In other words, it’s “easy” for a single hominid to gather tiger nuts for 1 or 2 individuals. But it’s much harder to gather other people’s tiger nuts. You need slaves or machinery for that.
Finally, P. Boisei was not just a “snapshot”. P. Boisei was one of the most successful hominid species—its reign lasting millions of years. Though we aren’t descended from them, the same shift in C4 isotopes was simultaneously observed a wide array of hominid species, as shown by multiple studies covered by the National Academic of Sciences announcement last year. So, this isn’t just one snapshot. It’s actually many snapshots showing the same thing over and over again as homo moved into the grassy savannas.
Now, another clarification… P. Boisei is only significant because it had the largest levels of C4 of any hominid—nearly 70%! Combined with its dental morphology and dental calculus, all signs point to high tiger nut consumption.

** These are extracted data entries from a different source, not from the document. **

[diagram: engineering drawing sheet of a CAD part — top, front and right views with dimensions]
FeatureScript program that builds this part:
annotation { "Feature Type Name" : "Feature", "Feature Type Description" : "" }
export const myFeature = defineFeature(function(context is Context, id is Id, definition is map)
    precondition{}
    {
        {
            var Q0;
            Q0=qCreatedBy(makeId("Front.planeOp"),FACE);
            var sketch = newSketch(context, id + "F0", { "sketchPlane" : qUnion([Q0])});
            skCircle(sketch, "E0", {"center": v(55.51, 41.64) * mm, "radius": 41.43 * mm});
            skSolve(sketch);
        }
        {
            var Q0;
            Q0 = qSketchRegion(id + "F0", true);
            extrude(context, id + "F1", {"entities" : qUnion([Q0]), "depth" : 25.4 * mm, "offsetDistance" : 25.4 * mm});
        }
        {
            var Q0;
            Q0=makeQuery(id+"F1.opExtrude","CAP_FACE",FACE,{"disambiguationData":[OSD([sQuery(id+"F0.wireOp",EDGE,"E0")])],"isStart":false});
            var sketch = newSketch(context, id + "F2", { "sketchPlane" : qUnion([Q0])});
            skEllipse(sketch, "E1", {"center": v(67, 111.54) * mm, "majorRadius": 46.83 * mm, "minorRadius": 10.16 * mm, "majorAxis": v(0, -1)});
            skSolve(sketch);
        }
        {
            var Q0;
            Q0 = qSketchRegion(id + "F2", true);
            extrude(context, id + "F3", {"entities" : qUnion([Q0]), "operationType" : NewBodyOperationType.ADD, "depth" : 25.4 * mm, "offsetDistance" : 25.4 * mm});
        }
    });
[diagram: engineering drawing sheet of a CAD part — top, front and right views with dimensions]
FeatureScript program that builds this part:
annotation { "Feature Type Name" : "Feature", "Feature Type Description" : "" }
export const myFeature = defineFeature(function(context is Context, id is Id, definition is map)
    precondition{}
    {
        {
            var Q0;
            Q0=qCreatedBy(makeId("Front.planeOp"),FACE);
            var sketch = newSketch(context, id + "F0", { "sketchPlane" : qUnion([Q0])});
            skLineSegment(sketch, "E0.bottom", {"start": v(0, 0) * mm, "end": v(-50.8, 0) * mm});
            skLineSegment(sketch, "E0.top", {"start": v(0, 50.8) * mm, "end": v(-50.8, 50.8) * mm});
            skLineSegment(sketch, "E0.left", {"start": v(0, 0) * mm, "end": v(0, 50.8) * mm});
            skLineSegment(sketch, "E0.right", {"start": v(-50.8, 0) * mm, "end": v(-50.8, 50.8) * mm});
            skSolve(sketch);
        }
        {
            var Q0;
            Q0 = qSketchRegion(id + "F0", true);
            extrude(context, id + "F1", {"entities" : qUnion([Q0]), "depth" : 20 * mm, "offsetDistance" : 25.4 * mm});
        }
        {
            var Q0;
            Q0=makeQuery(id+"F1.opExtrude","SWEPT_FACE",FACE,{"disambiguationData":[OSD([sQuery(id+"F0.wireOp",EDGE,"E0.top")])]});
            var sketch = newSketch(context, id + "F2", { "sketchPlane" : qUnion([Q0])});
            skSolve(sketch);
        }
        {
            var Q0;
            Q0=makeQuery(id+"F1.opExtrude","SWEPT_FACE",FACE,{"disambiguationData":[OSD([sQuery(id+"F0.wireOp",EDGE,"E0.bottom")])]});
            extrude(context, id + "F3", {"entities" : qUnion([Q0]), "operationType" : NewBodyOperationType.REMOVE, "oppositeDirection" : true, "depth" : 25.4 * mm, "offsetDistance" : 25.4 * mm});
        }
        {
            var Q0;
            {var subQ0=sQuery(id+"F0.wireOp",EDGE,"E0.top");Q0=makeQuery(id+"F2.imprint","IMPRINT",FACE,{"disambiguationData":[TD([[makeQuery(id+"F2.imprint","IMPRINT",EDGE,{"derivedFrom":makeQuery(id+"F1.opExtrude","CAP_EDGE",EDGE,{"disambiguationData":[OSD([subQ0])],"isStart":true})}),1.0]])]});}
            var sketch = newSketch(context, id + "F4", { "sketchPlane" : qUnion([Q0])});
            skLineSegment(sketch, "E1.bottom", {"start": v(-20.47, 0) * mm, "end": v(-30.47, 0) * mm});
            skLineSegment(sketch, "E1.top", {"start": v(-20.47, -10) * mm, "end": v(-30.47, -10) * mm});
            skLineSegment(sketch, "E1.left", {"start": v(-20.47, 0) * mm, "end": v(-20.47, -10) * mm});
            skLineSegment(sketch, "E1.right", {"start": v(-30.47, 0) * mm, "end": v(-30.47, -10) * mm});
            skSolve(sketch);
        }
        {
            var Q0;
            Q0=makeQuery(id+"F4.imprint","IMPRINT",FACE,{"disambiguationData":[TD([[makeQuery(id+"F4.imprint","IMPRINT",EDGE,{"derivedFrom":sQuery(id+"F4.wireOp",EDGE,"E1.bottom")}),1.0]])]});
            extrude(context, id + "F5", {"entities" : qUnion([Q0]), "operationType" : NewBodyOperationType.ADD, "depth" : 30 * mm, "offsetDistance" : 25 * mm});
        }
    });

But, Homo was a bit less (50-55% C4), indicating that our diet was more varied than P. Boisei. If we consider that Homo consumed animal foods, and we know they did (we are omnivores after all), then we can imagine that early humans probably consumed tiger nuts alongside a wide variety of foods. I never said that homo sat around just eating tiger nuts all day.
P. boisei is mostly useful because its diet probably wasn’t very varied (and it did evolve with a very unique jaw musculature…they called it “nutcracker man”). But, as I pointed out in my last comment in that other thread, we still see evidence that our direct ancestors ate starchy sedges as well as Neanderthals and early humans ate them too. But, again, I never said that humans sat around eating tiger nuts all day. They were likely just part of a varied diet.
I think that tiger nuts were used to fill in the nutritional holes in the homo diet and were a reliable source of carbohydrates. Tiger nuts are very rich in magnesium, calcium, potassium, Vitamin E and folate. Not coincidentally, these are the very nutrients that are often lacking from a modern “paleo” diet.
So, while tiger nuts are easy for a foraging primate to pluck right out of the ground and chomp on—dirt and all. I think that tiger nuts are a massive pain in the ass for agriculture. The Egyptians figured out how to cultivate them, and even turn them into flour, but it required a ton of work and skill. Unlike wheat, tiger nuts are by no means easy to harvest in large quantities. The paleo Indians at Mashantucket only used wild / weedy tiger nuts as a supplement to their maize and sorghum, but never figured out how to cultivate them—nor did they care to.